The book under review is a collection (in English) of what could be described as the most representative works by Phule (in Marathi) that will enable any serious researcher as well as an activist to place Phule in the context from which he was constructing an agenda for Dalit assertion. While the translations, perhaps the first such effort insofar as Phule's writings are concerned, will open up Phule's thoughts to a non-Marathi reader, the introduction by Prof. Deshpande contains an assessment of Phule from the present context.
An appropriate comment in this context is where the editor seeks to place Phule's views on the British rule in India when he states as follows: "You cannot creatively interpret Phule without moving away from his clearly soft position on imperialism." The critical reference here is to the innocence inherent in Phule's thought about the colonial system that was evolving in the times and this certainly was not just a problem with Phule alone. This indeed was a problem with almost all those who took up social reforms in the 19th Century Rammohun Roy, Vidyasagar, or anyone of their times guided by a notion that the British in India were engaged in modernising the Indian society. They all were innocent of the fact that colonialism was not just a path to capitalist modernisation.
An understanding of this, indeed, is crucial in not just placing Phule (or his contemporaries) in the context but also in trying to understand the celebratory tone that such social reformers like Periyar E.V. Ramasamy and B.R. Ambedkar adopted insofar as the British rule was concerned and their conflict with Gandhi in later years. While in the case of Phule (or his generation of reformers), it is necessary to stress that they operated in times long before the Indian intellectual tradition had internalised the dynamics of a colonial set-up, things were not the same during the times when Periyar and Ambedkar were responding to the Gandhian strategy in the 20th Century when nationalist thoughts had internalised the colonial reality.
Similarly, yet another critical comment by the editor in his introduction merits mentioning here; the thrust of Phule's strategy, as pointed out by Prof. Deshpande, was that Phule was not writing history. "He was rejecting brahmanical history from a shudradishudra perspective." In that sense, Phule's was a strategy based on constructing a dvaivarnik (two-varna) structure, in place of the traditional chaturvarnya (four-varna) structure, with the brahmans and the shudradishudras forming its two poles. This, according to Prof. Deshpande, was critical to Phule's agenda. "If the caste system itself had to be destroyed, it had to be done by attacking the central element of the system" which indeed was the chaturvarnya system and the rituals prescribed by the smritis.

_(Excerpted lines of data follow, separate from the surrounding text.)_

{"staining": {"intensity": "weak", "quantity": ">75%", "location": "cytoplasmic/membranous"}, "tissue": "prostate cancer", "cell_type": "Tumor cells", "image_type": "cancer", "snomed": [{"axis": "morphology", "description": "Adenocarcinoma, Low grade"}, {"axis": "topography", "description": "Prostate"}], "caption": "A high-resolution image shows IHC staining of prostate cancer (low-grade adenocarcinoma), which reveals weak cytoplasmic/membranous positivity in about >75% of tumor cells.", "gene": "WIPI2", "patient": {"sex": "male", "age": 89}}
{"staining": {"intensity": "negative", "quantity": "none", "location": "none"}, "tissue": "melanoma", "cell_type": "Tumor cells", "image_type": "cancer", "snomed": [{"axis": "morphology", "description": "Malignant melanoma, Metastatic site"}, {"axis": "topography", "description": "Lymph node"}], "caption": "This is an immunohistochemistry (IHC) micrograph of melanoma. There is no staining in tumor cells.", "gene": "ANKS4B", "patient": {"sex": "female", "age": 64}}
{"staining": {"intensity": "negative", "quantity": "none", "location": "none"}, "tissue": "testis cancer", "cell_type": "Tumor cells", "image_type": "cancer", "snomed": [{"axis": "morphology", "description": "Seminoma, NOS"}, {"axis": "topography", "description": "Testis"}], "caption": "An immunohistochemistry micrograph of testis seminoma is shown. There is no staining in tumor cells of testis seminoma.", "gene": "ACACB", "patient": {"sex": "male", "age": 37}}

The introduction, in this way, introduces Phule as among those in his times, who found in the rituals the tools to perpetuate an unequal socio-economic order and hence placed defiance of the rituals at the core of their agenda. A close reading of the text leads one to see through similarities between Phule's core approach and that of yet another intellectual of the era, Sri Narayanaguru, whose crusade against the oppressive caste order had played a crucial role in the making of modern Keralam.
The book, by all means, is a critical addition to scholarship on India's intellectual tradition and Prof. Deshpande, known for his contribution to Marathi theatre (in addition to his scholarship on Sino-Indian affairs), has filled a gap insofar as scholarship on Phule is concerned.
Selected Writings of Jotirao Phule, edited, with annotations and introduction, by G.P. Deshpande, Leftword Books, Rs. 450.